WHAT THIS TASK INVOLVES
Retype the text in the material below line for line, with every character unchanged, and leave out the picture markers.
- - - -
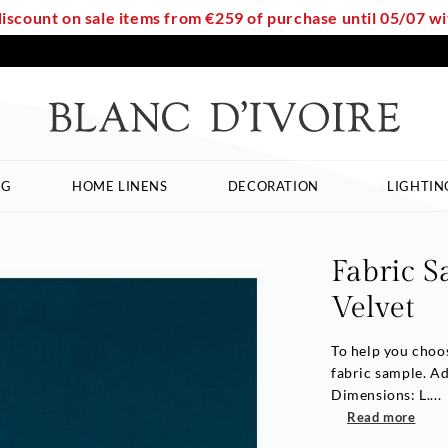
discount on sale items from €259 of purchase until 05/07 
NG
HOME LINENS
DECORATION
LIGHTIN
Fabric S
Velvet
To help you choos
fabric sample. A
Dimensions: L....
Read more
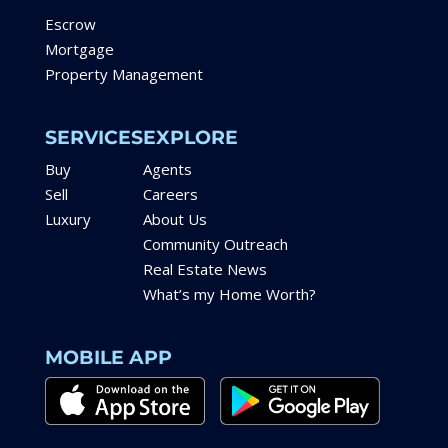
Escrow
Mortgage
Property Management
SERVICES
EXPLORE
Buy
Agents
Sell
Careers
Luxury
About Us
Community Outreach
Real Estate News
What’s my Home Worth?
MOBILE APP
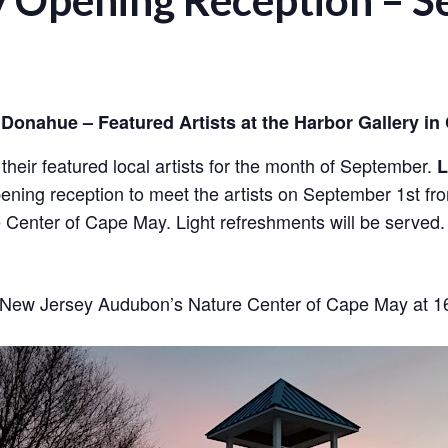
y Opening Reception – 
Donahue – Featured Artists at the Harbor Gallery in
heir featured local artists for the month of September.
L
pening reception to meet the artists on September 1st from
e Center of Cape May. Light refreshments will be served.
at New Jersey Audubon’s Nature Center of Cape May at 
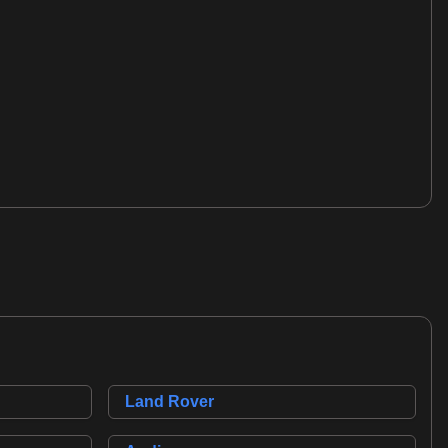
Land Rover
- - - -
EXERCISE SOLUTION
discount on sale items from €259 of purchase until 05/07 
NG
HOME LINENS
DECORATION
LIGHTIN
Fabric S
Velvet
To help you choos
fabric sample. A
Dimensions: L....
Read more
Escrow
Mortgage
Property Management
SERVICES
EXPLORE
Buy
Agents
Sell
Careers
Luxury
About Us
Community Outreach
Real Estate News
What’s my Home Worth?
MOBILE APP
y Opening Reception – 
Donahue – Featured Artists at the Harbor Gallery in
heir featured local artists for the month of September.
L
pening reception to meet the artists on September 1st from
e Center of Cape May. Light refreshments will be served.
at New Jersey Audubon’s Nature Center of Cape May at 
Land Rover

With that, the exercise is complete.